Filistin Devleti'ni tanıma girişimleri, mazlum halkın yanındayız gibi bir mesaj verme kaygısı ile belki kendi iç siyasetlerini yumuşatma ve halklarına; 'bakın biz de bir şeyler yapıyoruz, o kadar da vahşi değiliz' deme çabasının bir sonucu olarak ya da Gazze'nin kefareti olarak ortaya atılmış bir senaryonun bir parçası olabilir. Neden kuşku duymalıyız Çünkü, Settler colonialism (yerleşimci sömürgecilik), klasik sömürgecilikten farklı olarak sadece ekonomik çıkar ya da siyasi hâkimiyet amacıyla değil, yerleşmek ve yeni bir toplum inşa etmek amacıyla başka bir halkın topraklarının işgal edilmesi demektir.
Klasik sömürgecilikte (ör. Britanya-Hindistan) sömürgeci güç kendi merkez ülkesinde kalır, sömürgeyi yönetir ve kaynaklarını sömürür. Yerleşimci sömürgecilikte (ör. ABD'deki İngiliz kolonileri, Avustralya, Güney Afrika) ise amaç yerli halkın yerine geçmek, onu marjinalleştirmek ya da ortadan kaldırarak kendi "kalıcı toplumunu" kurmaktır. Siyonist hareket 19. yüzyıl sonlarından itibaren Filistin topraklarını, orada yaşayan yerel Arap nüfusu "görmezden gelerek" yahut ikincil sayarak bir Yahudi yurdu olarak tahayyül etti.

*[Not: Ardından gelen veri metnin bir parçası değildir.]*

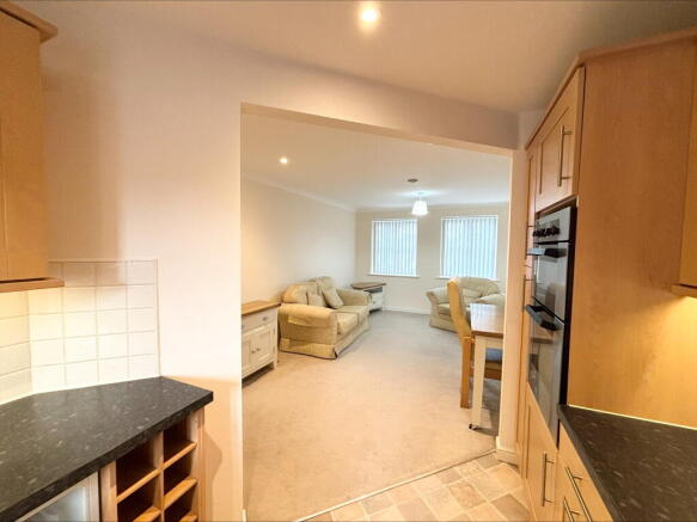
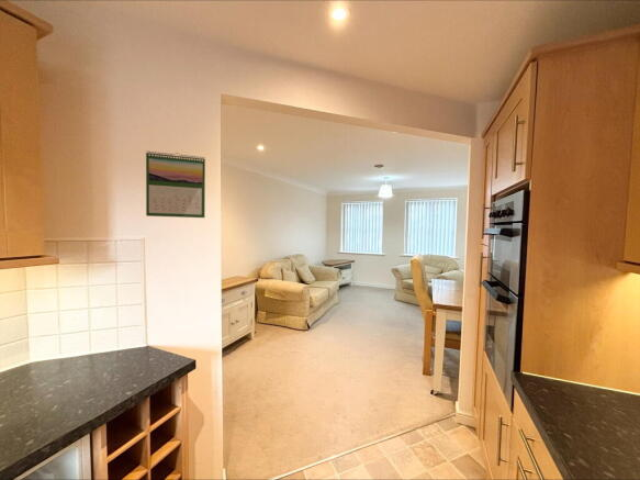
+ calendar [145,150,206,219]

1948'de İsrail Devleti kurulduğunda, yaklaşık 750 bin Filistinli zorla göçe zorlandı (Nakba/ "Büyük Felaket"). Bu süreç, yerleşimci sömürgeciliğin tipik bir örneğidir: yerli halkın mülksüzleştirilmesi ve yerine göçmen nüfusun yerleştirilmesi. Günümüzde Batı Şeria'daki İsrail yerleşimleri, uluslararası hukuka aykırı olmasına rağmen genişlemeye devam ediyor. Bu, sadece askeri bir işgal değil, demografik ve mekânsal bir dönüşüm projesidir. Amaç, Filistin topraklarını Yahudi yerleşimcilerle doldurup Filistinlilerin coğrafi ve siyasi varlığını parçalamaktır. Yerleşimci sömürgecilik literatüründe, "yerli nüfusu görünmez kılmak, topraksızlaştırmak ve parçalamak" temel stratejilerden sayılır. İsrail'in Filistin'deki politikaları bu üç eksene de oturur.